**Aufgabe 1:** Schreiben Sie aus dem ausgewählten Text den Abschnitt von „Ein wirkliches Buch“ bis einschließlich „und es wird’s.“ unverändert ab.
**Aufgabe 2:** Wie viele Vertreter der DDR nahmen laut dem ausgewählten Text am Kolloquium in Weimar teil?

-------- Ausgewählter Text --------

Ein wirkliches Buch muß so geschrieben sein, daß ihm weder eine Handvoll Druckfehler, noch eine schlechte Ausstattung, noch alberne Reklamen und dumme Kritiken im Laufe der Zeit etwas anhaben. Es muß aus allem Wust und Unsinn auftauchen können – und es wird’s.

Wilhelm Raabe

Internationales Kolloquium, Weimar 1967

Rund 80 Jugendbuchautoren, Kritiker, Redakteure und Verlagsmitarbeiter trafen sich vom 19. bis 25. November in Weimar, um so brisante Themen wie "Geschichte und Zeitgeschichte im Jugendbuch", "Zeitgeschichte und literarische Tendenzen in der sowjetischen Jugendbuchliteratur", "Das Abenteuer in Geschichte und Gegenwart" zu diskutieren. Neben 50 Vertretern der DDR waren alle sozialistischen Länder mit Delegationen auf dem Plan. Prominente Gäste aus Dänemark, Italien und Frankreich lasen zusammen mit Nationalpreisträger Benno Pludra ("Lütt Matten und die weiße Muschel") vor Weimarer Studikern und debattierten mit ihnen. Die Bundesrepublik (mit einem Vertreter) rangierte auf der Teilnehmerliste zwischen Dänemark und Frankreich unter den "ausländischen Gästen", wobei dem Staatsnamen keine Tüttelchen oder "sog."-Dekorationen beigegeben waren. Zwischenfrage eines tschechischen Vertreters an die westdeutsche Mini-Delegation unter Hinweis auf die Kurzwellen-Simultan-Übersetzungs-Anlage: "... und wo ist der Einstellknopf für bundesdeutsch?"

-------- Datensatzauszüge --------

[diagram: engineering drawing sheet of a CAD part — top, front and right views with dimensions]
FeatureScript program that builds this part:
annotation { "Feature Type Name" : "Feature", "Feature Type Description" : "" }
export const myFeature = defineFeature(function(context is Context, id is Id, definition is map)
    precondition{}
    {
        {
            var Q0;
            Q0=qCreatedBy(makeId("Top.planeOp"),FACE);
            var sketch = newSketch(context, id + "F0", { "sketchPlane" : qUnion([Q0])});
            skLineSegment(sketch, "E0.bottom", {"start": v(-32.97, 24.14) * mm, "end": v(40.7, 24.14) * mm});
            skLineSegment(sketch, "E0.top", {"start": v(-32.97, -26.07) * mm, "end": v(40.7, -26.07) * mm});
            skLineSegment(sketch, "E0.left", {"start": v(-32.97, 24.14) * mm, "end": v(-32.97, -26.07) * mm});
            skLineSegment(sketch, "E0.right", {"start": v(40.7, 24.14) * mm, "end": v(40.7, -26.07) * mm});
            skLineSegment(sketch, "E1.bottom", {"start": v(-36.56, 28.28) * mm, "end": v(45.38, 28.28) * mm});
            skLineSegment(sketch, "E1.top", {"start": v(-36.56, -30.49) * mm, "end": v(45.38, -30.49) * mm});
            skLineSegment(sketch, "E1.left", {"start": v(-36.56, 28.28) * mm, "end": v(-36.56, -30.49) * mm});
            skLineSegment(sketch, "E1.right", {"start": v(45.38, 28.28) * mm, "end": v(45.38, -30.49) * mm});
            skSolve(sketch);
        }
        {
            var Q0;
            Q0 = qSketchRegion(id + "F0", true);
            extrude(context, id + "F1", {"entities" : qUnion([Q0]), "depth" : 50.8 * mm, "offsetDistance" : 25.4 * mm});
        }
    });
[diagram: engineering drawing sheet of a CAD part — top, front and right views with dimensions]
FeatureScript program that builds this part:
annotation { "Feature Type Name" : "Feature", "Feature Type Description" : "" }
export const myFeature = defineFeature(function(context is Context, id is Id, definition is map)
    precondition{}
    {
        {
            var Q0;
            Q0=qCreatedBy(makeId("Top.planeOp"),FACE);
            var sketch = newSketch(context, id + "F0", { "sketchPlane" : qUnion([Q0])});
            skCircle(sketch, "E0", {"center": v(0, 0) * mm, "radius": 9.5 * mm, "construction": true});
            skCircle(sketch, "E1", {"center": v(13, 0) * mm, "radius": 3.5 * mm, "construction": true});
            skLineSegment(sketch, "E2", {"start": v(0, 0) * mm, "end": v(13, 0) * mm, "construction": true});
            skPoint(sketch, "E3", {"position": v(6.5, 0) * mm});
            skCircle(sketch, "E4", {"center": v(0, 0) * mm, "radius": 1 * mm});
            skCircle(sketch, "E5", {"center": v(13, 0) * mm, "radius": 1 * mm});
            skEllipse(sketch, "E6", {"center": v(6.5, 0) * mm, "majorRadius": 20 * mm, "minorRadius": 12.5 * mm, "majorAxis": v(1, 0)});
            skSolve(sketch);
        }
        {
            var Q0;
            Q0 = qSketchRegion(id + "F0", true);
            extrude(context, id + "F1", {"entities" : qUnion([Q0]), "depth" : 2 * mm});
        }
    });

--------

**Antwort 1:**
Ein wirkliches Buch muß so geschrieben sein, daß ihm weder eine Handvoll Druckfehler, noch eine schlechte Ausstattung, noch alberne Reklamen und dumme Kritiken im Laufe der Zeit etwas anhaben. Es muß aus allem Wust und Unsinn auftauchen können – und es wird’s.

**Antwort 2:** 50 Vertreter der DDR.